* _PROVIDED MATERIAL_
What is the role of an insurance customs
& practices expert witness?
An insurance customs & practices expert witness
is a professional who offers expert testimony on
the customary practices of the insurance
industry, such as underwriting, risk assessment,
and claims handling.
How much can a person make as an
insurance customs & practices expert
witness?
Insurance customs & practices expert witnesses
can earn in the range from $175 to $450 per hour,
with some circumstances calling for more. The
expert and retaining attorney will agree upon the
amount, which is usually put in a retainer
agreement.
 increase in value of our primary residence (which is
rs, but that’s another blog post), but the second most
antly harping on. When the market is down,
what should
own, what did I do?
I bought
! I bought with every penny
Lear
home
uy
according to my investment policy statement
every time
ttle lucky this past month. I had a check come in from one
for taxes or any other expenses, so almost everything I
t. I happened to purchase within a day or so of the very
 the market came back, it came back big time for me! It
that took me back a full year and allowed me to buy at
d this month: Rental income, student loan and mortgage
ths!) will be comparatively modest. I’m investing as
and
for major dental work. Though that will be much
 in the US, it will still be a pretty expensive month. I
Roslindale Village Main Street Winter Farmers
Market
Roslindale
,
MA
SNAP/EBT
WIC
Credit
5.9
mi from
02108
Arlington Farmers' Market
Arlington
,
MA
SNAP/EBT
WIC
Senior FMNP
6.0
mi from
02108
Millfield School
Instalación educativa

...

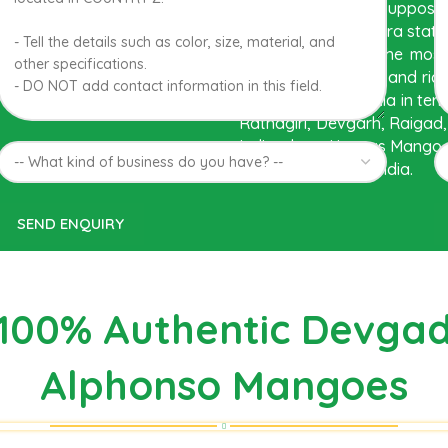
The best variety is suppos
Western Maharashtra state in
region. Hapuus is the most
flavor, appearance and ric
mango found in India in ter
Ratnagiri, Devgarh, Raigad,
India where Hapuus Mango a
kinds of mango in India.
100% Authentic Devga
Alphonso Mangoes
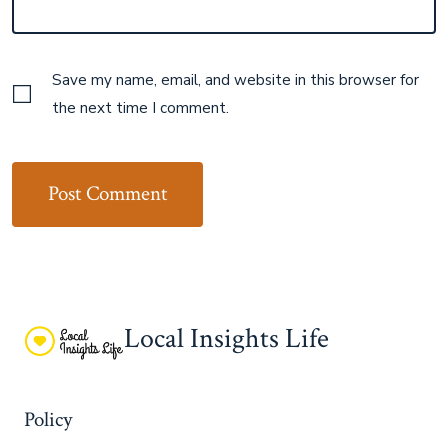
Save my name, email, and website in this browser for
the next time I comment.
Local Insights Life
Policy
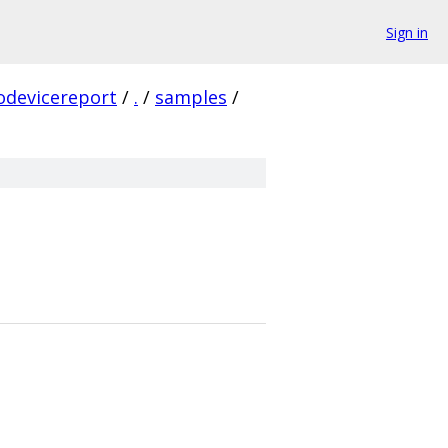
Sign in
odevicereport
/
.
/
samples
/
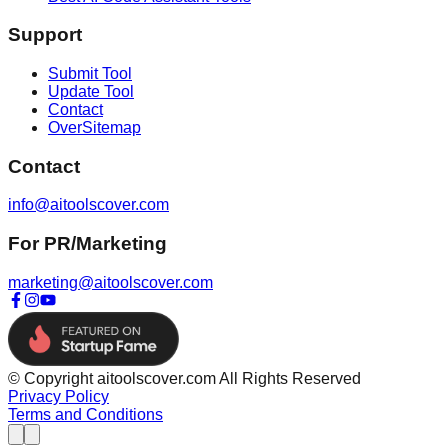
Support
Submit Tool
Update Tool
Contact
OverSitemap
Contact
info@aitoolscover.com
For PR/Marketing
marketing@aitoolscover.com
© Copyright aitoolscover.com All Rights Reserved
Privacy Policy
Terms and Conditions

* _THE TASK_
Echo the records verbatim, starting at the line that contains "What is the role of an insurance customs" and ending at the line that contains "industry, such as", with both of those lines included.

* _WRITTEN SOLUTION_
What is the role of an insurance customs
& practices expert witness?
An insurance customs & practices expert witness
is a professional who offers expert testimony on
the customary practices of the insurance
industry, such as underwriting, risk assessment,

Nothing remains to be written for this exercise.